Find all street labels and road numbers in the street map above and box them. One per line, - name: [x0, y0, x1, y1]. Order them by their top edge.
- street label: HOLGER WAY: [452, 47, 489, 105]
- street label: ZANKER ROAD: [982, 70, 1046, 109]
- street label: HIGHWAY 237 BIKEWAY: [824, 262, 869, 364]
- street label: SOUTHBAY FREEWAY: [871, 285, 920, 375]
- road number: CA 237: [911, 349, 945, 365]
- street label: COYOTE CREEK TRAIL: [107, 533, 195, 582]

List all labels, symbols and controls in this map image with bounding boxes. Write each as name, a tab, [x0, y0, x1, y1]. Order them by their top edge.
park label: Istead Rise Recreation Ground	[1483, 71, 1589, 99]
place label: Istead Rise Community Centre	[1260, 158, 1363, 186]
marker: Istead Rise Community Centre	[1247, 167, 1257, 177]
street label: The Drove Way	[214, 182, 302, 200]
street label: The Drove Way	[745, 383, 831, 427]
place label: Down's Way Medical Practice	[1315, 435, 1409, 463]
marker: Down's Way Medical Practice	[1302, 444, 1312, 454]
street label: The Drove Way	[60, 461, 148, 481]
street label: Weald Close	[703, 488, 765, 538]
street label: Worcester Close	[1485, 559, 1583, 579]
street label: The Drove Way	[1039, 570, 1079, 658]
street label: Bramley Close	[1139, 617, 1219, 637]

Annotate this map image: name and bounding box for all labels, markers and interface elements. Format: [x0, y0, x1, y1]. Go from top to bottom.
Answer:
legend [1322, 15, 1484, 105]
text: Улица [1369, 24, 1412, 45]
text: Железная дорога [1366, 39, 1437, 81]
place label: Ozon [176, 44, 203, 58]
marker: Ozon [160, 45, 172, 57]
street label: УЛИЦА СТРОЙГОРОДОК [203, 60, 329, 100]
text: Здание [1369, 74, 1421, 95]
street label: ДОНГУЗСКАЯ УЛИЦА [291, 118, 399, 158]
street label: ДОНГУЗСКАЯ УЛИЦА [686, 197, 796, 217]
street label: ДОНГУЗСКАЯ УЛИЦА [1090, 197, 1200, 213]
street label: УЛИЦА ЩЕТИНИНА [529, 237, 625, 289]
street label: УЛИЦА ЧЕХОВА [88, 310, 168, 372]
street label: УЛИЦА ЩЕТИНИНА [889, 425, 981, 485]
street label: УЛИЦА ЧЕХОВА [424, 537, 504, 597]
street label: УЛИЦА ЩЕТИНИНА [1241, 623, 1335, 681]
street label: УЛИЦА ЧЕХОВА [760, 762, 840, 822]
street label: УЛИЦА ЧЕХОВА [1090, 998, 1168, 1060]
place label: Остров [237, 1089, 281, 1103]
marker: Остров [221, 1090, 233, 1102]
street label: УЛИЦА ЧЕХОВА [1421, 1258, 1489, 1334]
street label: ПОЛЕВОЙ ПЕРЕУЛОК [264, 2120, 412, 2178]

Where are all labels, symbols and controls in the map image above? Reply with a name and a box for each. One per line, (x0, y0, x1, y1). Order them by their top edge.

• [YOUR INSTRUCTIONS]
None of the records may be left out; each is to be restated exactly.

• [RESULT]
Find all street labels and road numbers in the street map above and box them. One per line, - name: [x0, y0, x1, y1]. Order them by their top edge.
- street label: HOLGER WAY: [452, 47, 489, 105]
- street label: ZANKER ROAD: [982, 70, 1046, 109]
- street label: HIGHWAY 237 BIKEWAY: [824, 262, 869, 364]
- street label: SOUTHBAY FREEWAY: [871, 285, 920, 375]
- road number: CA 237: [911, 349, 945, 365]
- street label: COYOTE CREEK TRAIL: [107, 533, 195, 582]

List all labels, symbols and controls in this map image with bounding boxes. Write each as name, a tab, [x0, y0, x1, y1]. Order them by their top edge.
park label: Istead Rise Recreation Ground	[1483, 71, 1589, 99]
place label: Istead Rise Community Centre	[1260, 158, 1363, 186]
marker: Istead Rise Community Centre	[1247, 167, 1257, 177]
street label: The Drove Way	[214, 182, 302, 200]
street label: The Drove Way	[745, 383, 831, 427]
place label: Down's Way Medical Practice	[1315, 435, 1409, 463]
marker: Down's Way Medical Practice	[1302, 444, 1312, 454]
street label: The Drove Way	[60, 461, 148, 481]
street label: Weald Close	[703, 488, 765, 538]
street label: Worcester Close	[1485, 559, 1583, 579]
street label: The Drove Way	[1039, 570, 1079, 658]
street label: Bramley Close	[1139, 617, 1219, 637]

Annotate this map image: name and bounding box for all labels, markers and interface elements. Format: [x0, y0, x1, y1]. Go from top to bottom.
Answer:
legend [1322, 15, 1484, 105]
text: Улица [1369, 24, 1412, 45]
text: Железная дорога [1366, 39, 1437, 81]
place label: Ozon [176, 44, 203, 58]
marker: Ozon [160, 45, 172, 57]
street label: УЛИЦА СТРОЙГОРОДОК [203, 60, 329, 100]
text: Здание [1369, 74, 1421, 95]
street label: ДОНГУЗСКАЯ УЛИЦА [291, 118, 399, 158]
street label: ДОНГУЗСКАЯ УЛИЦА [686, 197, 796, 217]
street label: ДОНГУЗСКАЯ УЛИЦА [1090, 197, 1200, 213]
street label: УЛИЦА ЩЕТИНИНА [529, 237, 625, 289]
street label: УЛИЦА ЧЕХОВА [88, 310, 168, 372]
street label: УЛИЦА ЩЕТИНИНА [889, 425, 981, 485]
street label: УЛИЦА ЧЕХОВА [424, 537, 504, 597]
street label: УЛИЦА ЩЕТИНИНА [1241, 623, 1335, 681]
street label: УЛИЦА ЧЕХОВА [760, 762, 840, 822]
street label: УЛИЦА ЧЕХОВА [1090, 998, 1168, 1060]
place label: Остров [237, 1089, 281, 1103]
marker: Остров [221, 1090, 233, 1102]
street label: УЛИЦА ЧЕХОВА [1421, 1258, 1489, 1334]
street label: ПОЛЕВОЙ ПЕРЕУЛОК [264, 2120, 412, 2178]

Where are all labels, symbols and controls in the map image above? Reply with a name and a box for each. One per line, (x0, y0, x1, y1). Order them by their top edge.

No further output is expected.